EXERCISE SET:
• A. In the pull request discussion, how many peers are currently protected via m_chain_sync.m_protect, and which peers are they?
• B. List the numbers of all the pull requests that the pull request discussion names as conflicting with this one.
• C. Reproduce word for word the stretch of the pull request discussion from "Reviewers, this pull" through "AttemptToEvictConnection by willcl-ark)".
(Beginning of TEXT FOR ANALYSIS)
Reviewers, this pull request conflicts with the following ones:

• #28222 (Use shared_ptr for CNode inside CConnman by willcl-ark)
• #27912 (net: disconnect inside AttemptToEvictConnection by willcl-ark)
• #27509 (Relay own transactions only via short-lived Tor or I2P connections by vasild)
• #26114 (net: Make AddrFetch connections to fixed seeds by mzumsande)
• #25572 (refactor: Introduce EvictionManager and use it for the inbound eviction logic by dergoegge)
• #25268 (refactor: Introduce EvictionManager by dergoegge)

If you consider this pull request important, please also help to review the conflicting pull requests. Ideally, start with the one that should be merged first.

We have 3 open questions that we are interested in hearing feedback from reviewers. We have considered many potential interactions and have laid out a couple specific ones along with tradeoffs of different approaches.

IBD

The first is regarding the interactions between this patch & IBD. Peers on privacy network might be slower than clearnet peers (eg. Tor or I2P). Our current proposal does not have any special case logic for disabling the network prioritization during IBD.

This could mean that our overall IBD speed is reduced by not having the fastest peers possible. The network peers could also be intermittently disconnected for stalling & get the node into a loop where it, for example, disconnects a Tor peer, connects to an IPV4 peer, re-adds a Tor peer and then keeps repeating. Finally, there could be interactions with the slow peers causing delays in the response time of the faster peers based on the specifics of our IBD logic. One solution is to just disable the network-specific outbound logic during IBD.

On the other hand, a node can get slow peers by random chance anyways. Whether randomly connecting to altnet peers or because a clearnet peer just happens to be slow. If they are slow, but not slow enough to be evicted due to the stalling limit, that will already have a significant impact on the IBD rate. The issues and potential solutions with improving IBD can be seen as tangential to this proposal, and we could favor not adding custom workarounds that serve as a bandaid to mask the root cause. Enabling alternative networks during IBD is already known to slow down the sync dramatically, and we can just add a warning in the documentation to help users become more aware.

Peers protected from eviction

This patch adds eviction protection for special network peers, but it only gets triggered when we have an extra outbound-full-relay peer (aka 9). This occurs when we detect a stale tip or because we added another special network peer. In these situations we’d want to ensure that we have at least one non-protected peer that can be disconnected so the node can return to the steady state of 8 full-relay outbound peers.

Currently, we protect 4 peers via m_chain_sync.m_protect, which are the first peers that send us headers corresponding to our best chain. This means 4 peers could be protected with this logic, and 3 more peers being protected by their network. If we added support for two more alternative networks, a user activating all networks could run into a problem where they have 9 protected peers in these circumstances, and unable to return to the steady state of 8 full-relay outbound peers.
(End of TEXT FOR ANALYSIS)
(Beginning of DATA UNDER STUDY)
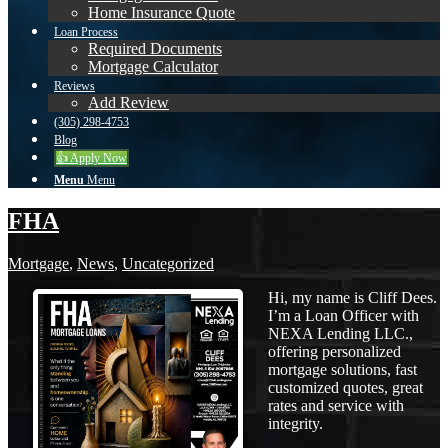
Home Insurance Quote
Loan Process
Required Documents
Mortgage Calculator
Reviews
Add Review
(305) 298-4753
Blog
👍 Apply Now
Menu
Menu
FHA
Mortgage
,
News
,
Uncategorized
Hi, my name is Cliff Dees.
I’m a Loan Officer with
NEXA Lending LLC.,
offering personalized
mortgage solutions, fast
customized quotes, great
rates and service with
integrity.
(End of DATA UNDER STUDY)
ANSWERS TO THE PROBLEMS:
• A. Four peers are protected: the first peers that send headers corresponding to the node's best chain.

• B. #28222, #27912, #27509, #26114, #25572, #25268

• C.
Reviewers, this pull request conflicts with the following ones:

• #28222 (Use shared_ptr for CNode inside CConnman by willcl-ark)
• #27912 (net: disconnect inside AttemptToEvictConnection by willcl-ark)